By Joshua Glantz
Fall 2012 Kaplan Award Winner
My eyes finally open after what feels like hours, but likely was a matter of seconds stuck in that purgatory between REM and consciousness where you know you’re sleeping but you can’t wake up. The drag of the aluminum on the pavement is as painful as nails on the chalkboard. This angers me and this time I’m going to do something about it. It’s time to get up. I jolt upward and my hangover hits me in the stomach with more force than Ray Lewis. My head throbs; the egg yolk that was my brain, once resting perfectly within my skull, has now slipped over the edge of the shell. Then I hear the sound again
“Thuck…..Thuck…..”. And then that drag on the pavement.
Some asshole is out there at, what is it? A glance at the alarm clock says, 9:34AM. And this isn’t the first time, or even the second! Last Sunday morning, it was the same goddamn racket. I became righteously distracted after stepping in fresh vomit (thanks, roommate), but unable to confront the perpetrator. They call it the “Greek System,” but I don’t know how anyone in their right mind can call it that- there’s nothing systematic about it. It seems like every night, a new form of entertainment is being refined by these fine gentlemen. Between Vuvuzelas, Tour-de-Franzia, and Tuesday-Night-Drunk-Nights, silence is seldom achieved in the land of chaos. In the still of the night, our nation’s college youth opts to refine their drinking skills.

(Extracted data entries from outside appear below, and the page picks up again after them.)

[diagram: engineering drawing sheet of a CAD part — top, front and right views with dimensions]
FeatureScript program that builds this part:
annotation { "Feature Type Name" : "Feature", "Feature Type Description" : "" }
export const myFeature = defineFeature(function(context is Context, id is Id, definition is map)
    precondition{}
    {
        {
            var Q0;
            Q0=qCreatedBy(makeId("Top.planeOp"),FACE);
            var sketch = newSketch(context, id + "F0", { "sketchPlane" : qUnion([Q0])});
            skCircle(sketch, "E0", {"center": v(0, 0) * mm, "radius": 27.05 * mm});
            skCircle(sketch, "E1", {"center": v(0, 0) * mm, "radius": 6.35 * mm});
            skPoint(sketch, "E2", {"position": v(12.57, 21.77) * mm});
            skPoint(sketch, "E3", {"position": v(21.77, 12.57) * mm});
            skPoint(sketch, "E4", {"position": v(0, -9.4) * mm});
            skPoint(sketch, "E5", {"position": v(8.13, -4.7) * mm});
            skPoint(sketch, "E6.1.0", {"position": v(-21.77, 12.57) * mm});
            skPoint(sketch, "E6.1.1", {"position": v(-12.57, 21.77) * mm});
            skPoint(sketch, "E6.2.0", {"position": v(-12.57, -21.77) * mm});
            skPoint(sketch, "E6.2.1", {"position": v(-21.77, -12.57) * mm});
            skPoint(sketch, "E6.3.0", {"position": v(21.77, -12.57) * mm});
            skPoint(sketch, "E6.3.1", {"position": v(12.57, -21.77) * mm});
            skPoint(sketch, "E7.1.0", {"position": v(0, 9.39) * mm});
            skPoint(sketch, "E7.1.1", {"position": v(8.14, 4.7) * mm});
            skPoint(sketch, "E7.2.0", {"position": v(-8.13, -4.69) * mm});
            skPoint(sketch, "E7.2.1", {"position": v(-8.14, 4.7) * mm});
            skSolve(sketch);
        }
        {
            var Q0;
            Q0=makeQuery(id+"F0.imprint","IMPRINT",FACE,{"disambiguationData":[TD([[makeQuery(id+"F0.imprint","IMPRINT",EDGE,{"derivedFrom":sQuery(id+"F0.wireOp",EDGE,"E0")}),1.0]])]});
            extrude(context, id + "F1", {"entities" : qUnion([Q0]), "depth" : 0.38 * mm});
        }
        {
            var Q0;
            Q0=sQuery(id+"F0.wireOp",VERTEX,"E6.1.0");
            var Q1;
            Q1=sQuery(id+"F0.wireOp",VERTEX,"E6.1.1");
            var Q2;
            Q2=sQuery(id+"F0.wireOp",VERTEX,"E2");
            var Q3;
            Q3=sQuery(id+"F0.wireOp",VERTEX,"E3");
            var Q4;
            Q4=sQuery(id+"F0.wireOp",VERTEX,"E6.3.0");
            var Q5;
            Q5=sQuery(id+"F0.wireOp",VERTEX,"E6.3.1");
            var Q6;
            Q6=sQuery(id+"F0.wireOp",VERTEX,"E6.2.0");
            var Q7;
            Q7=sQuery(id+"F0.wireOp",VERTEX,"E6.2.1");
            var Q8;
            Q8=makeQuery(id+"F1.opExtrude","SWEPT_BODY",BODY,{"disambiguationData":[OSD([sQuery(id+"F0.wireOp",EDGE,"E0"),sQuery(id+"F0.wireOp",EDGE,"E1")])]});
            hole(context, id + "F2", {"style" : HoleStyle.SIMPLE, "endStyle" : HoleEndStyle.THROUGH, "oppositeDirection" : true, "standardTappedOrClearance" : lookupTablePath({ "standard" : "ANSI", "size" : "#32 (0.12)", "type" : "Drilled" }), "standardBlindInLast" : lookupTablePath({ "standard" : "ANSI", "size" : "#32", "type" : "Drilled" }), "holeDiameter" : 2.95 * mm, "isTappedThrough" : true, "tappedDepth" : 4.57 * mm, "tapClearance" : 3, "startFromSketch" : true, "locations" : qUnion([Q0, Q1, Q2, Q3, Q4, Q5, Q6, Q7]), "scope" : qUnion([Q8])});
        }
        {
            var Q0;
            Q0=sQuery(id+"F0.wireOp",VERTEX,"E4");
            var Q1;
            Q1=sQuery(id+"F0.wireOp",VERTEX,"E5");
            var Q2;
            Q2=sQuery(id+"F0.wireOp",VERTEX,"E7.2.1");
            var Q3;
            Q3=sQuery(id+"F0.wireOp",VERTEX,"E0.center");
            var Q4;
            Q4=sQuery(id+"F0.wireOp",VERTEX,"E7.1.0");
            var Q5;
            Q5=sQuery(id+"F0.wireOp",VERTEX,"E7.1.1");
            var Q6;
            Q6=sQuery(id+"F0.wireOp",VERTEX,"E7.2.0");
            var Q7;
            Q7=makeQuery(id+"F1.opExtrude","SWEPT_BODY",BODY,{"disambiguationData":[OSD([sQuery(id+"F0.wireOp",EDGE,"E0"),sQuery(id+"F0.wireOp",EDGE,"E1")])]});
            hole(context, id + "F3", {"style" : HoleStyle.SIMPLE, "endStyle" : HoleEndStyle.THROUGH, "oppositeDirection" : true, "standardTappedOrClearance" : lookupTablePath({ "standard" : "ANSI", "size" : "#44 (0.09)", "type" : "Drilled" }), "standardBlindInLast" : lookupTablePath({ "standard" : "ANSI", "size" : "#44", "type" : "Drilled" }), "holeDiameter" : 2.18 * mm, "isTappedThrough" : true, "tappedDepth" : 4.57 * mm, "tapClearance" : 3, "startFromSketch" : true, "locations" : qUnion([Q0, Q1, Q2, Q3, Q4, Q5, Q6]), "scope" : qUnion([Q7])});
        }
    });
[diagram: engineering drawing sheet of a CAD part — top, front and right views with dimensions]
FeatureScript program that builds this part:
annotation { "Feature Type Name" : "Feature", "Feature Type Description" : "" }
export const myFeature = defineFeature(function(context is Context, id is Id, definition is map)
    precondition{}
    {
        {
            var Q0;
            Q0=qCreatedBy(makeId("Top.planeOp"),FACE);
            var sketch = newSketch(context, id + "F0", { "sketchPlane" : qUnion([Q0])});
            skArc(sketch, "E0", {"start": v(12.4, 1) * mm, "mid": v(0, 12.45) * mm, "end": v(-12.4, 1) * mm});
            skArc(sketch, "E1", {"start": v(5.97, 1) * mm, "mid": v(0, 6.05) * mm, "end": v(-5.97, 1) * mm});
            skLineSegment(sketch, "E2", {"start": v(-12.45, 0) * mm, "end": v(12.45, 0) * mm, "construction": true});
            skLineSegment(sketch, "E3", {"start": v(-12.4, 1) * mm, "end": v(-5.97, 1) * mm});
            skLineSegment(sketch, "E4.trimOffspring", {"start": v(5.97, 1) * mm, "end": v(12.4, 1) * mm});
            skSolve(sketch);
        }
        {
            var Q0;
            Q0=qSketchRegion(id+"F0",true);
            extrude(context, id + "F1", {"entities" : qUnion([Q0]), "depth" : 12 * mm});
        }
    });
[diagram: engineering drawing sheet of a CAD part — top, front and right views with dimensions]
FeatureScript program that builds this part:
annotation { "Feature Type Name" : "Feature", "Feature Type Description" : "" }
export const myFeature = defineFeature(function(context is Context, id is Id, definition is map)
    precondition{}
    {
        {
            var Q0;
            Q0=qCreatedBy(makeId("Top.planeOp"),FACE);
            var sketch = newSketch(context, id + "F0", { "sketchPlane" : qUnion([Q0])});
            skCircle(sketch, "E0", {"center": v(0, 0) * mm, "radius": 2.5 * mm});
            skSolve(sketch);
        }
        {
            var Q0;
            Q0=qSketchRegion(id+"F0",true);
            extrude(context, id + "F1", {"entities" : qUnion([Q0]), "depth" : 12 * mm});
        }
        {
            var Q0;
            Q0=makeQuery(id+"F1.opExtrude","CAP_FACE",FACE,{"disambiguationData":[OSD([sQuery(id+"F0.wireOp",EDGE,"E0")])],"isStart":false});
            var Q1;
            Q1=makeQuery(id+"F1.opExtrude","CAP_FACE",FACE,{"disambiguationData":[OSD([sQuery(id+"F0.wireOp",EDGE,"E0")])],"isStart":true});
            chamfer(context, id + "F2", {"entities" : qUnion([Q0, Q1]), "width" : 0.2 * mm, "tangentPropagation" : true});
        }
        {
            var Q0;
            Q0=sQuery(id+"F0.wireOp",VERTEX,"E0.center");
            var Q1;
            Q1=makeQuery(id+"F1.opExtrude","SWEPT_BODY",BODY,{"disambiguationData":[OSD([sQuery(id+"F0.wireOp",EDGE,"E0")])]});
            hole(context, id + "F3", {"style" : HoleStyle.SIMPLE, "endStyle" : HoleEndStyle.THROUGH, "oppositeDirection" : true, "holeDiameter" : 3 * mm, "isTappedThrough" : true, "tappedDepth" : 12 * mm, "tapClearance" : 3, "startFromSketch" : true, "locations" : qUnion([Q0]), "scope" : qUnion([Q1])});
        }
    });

The noise is as constant as it is disgusting. Between the freshman pledge who has been projectile vomiting out of third-story window since the party ended (now he’s just dry heaving), to the garbage-man who is visibly tickled to wake us up at the crack of dawn, when you finally do hear silence, it wakes you up. And then you hear the pavement crawl. Who was that at dinner last night talking about “some Asian dude” they yelled at who was digging in our trash last week? The thought of his return frustrates me, especially at this hour. I try to concentrate on the possibilities but all I can think about is my aching head, and that sound.
“THUCK! THUCK!” Much louder this time.
“…duuuude. What the fuck!” It’s my roommate Ameer. He’s in the bunk above me. His voice sounds as bad as I feel. “That Asian guy is back for our cans again”
“What guy? What are you talking about?”
What he tells me infuriates me. Apparently the noise that has been torturing me for weeks is the sound of some old guy spending his twilight years digging through fraternity trash on an eco-friendly mission to supplement his retirement. He pulls every garbage bag out of both of our brown dumpsters and removes each and every discarded can, crushes them one by one, and then takes them in for money. Just the sheer smell of those dumpsters is enough to keep most people far away, but this guy “don’t care” Ameer tells me.
I have heard enough and head for the door. Fighting back the urge to puke, I make my way down the hallway, through the trash that litters the hallway of the third floor. How exactly I’m going to confront this guy starts running through my head. I can still hear the aluminum dragging on the outside pavement- the sound seems to be able to permeate any wall, regardless of its thickness.
I shove the back door open and descended the stairs. A small man comes into view, but he’s not by the dumpsters at all. I ponder exactly how to approach him when I realize what I’ve overlooked. My feet stop carrying me as I discover the epicenter of the “thuck-thucks”. This middle aged Asian man is bent over a wheelbarrow filled with concrete. Just a few feet away, next to his gigantic garbage bag full of crushed-cans, a three-foot hole that used to be in our parking lot lies in a drying mass of wet concrete. The man smiles at me and nods his head. Something becomes painfully clear: we drink enough beer in the Greek System that we have fully-grown men stalking our dumpsters for the remnants. Something else begins to tickle my brain. Around my freshman year of college, the alley behind my house developed a pothole which quickly eroded and turned into a frightening three foot deep abyss of glass and garbage. The fraternal powers that be were never able to get around to fixing this problem, but nothing gets past this guy.
It occurs to me how profound this is. In a capitalistic world, this man is merely taking advantage of our failure to capitalize on our potential markets; he has turned our trash into a commodity, and a very lucrative one at that. And yet rather than keeping all the profit for himself like any normal person might have, he has opted to help out his fellow man and pay some of it forward. I realized that this blind kindness would forever humble me; “the true gentlemanis than whose conduct proceeds from good will and an acute sense of propriety”. In that moment, I knew that this little old man had more class than any of us frat boys ever would.